▶ Instructions to follow
Copy each line of the listing where the word "ALUMINIUM" can be found.

▶ Data to use
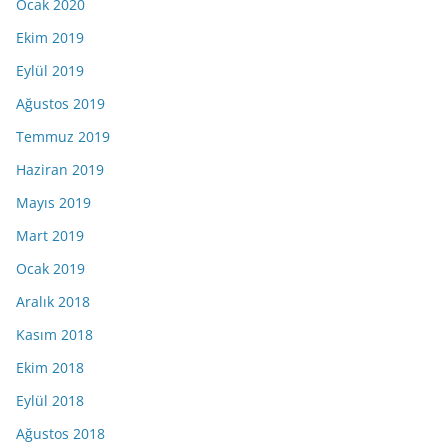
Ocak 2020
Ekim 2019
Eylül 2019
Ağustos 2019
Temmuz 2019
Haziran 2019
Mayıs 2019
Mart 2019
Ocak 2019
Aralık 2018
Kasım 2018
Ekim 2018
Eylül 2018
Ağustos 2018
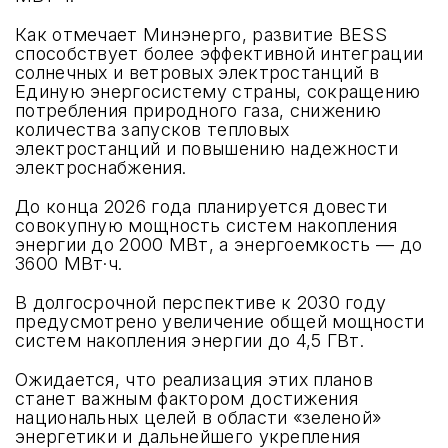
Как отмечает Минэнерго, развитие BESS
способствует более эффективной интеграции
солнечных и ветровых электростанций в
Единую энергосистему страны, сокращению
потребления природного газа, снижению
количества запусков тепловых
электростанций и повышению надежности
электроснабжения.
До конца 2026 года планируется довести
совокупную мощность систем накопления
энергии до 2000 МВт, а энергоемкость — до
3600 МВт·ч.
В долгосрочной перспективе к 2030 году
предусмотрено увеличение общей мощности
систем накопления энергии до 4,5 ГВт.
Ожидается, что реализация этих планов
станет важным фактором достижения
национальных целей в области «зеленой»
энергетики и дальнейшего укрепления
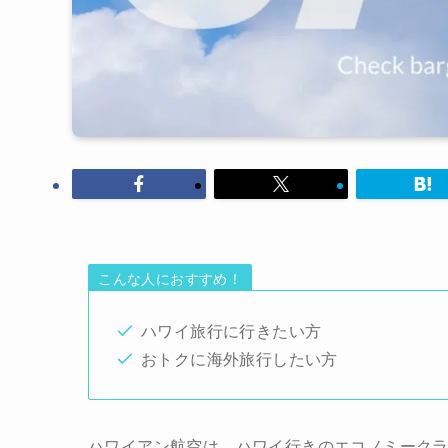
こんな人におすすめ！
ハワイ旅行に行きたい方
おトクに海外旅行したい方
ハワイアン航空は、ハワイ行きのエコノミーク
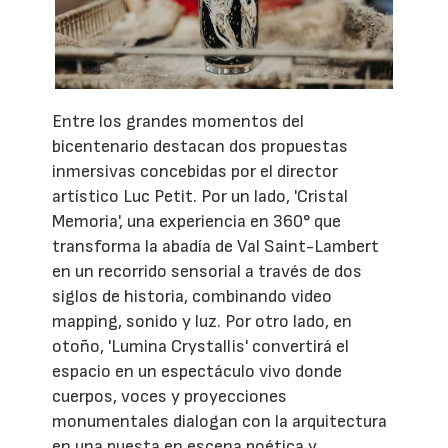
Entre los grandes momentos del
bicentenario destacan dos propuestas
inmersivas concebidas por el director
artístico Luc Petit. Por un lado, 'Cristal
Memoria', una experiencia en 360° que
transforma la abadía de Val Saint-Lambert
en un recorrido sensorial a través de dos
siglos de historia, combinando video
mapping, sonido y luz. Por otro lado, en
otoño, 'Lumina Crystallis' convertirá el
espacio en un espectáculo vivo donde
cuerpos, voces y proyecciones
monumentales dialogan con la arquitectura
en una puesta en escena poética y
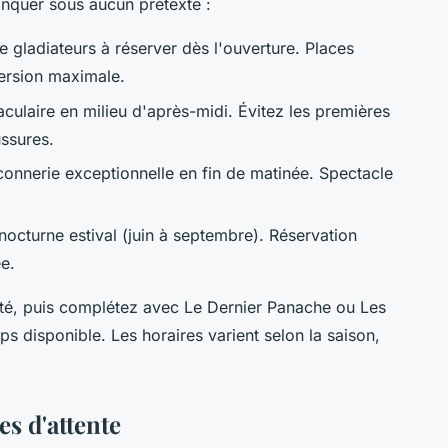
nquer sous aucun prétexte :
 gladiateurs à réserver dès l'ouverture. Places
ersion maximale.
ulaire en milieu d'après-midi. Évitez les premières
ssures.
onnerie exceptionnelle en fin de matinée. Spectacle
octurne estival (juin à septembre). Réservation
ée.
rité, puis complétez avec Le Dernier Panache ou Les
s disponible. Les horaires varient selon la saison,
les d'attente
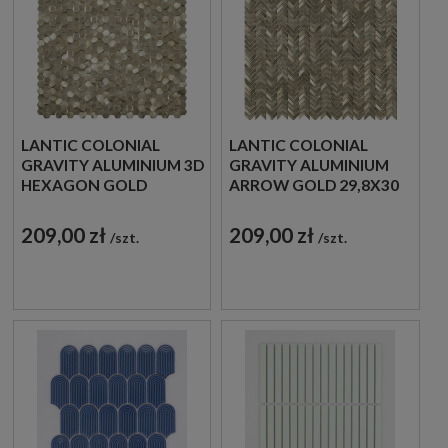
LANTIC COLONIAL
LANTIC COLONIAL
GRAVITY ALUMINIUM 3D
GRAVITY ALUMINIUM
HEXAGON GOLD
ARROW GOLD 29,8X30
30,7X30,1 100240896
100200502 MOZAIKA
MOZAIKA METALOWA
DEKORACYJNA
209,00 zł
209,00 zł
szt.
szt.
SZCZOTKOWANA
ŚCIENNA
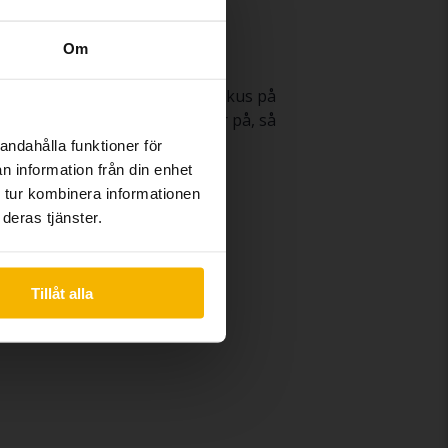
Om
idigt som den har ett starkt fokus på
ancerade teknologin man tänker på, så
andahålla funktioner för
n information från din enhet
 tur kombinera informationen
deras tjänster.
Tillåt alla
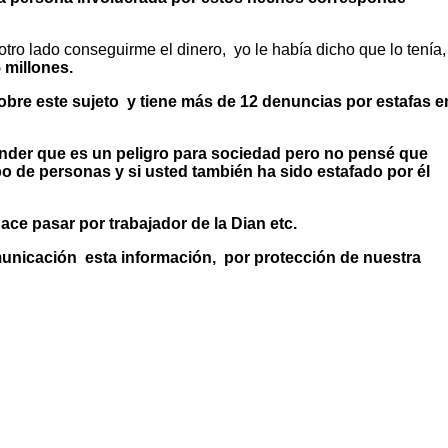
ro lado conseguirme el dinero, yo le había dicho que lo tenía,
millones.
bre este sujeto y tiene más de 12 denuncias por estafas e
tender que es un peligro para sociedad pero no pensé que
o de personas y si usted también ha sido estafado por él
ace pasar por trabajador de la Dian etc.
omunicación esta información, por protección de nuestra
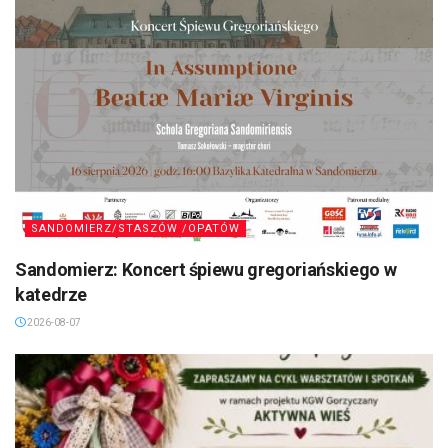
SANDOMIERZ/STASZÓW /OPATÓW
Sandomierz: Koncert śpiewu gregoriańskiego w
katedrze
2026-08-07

▶ Response below
GRAVITY ALUMINIUM 3D
GRAVITY ALUMINIUM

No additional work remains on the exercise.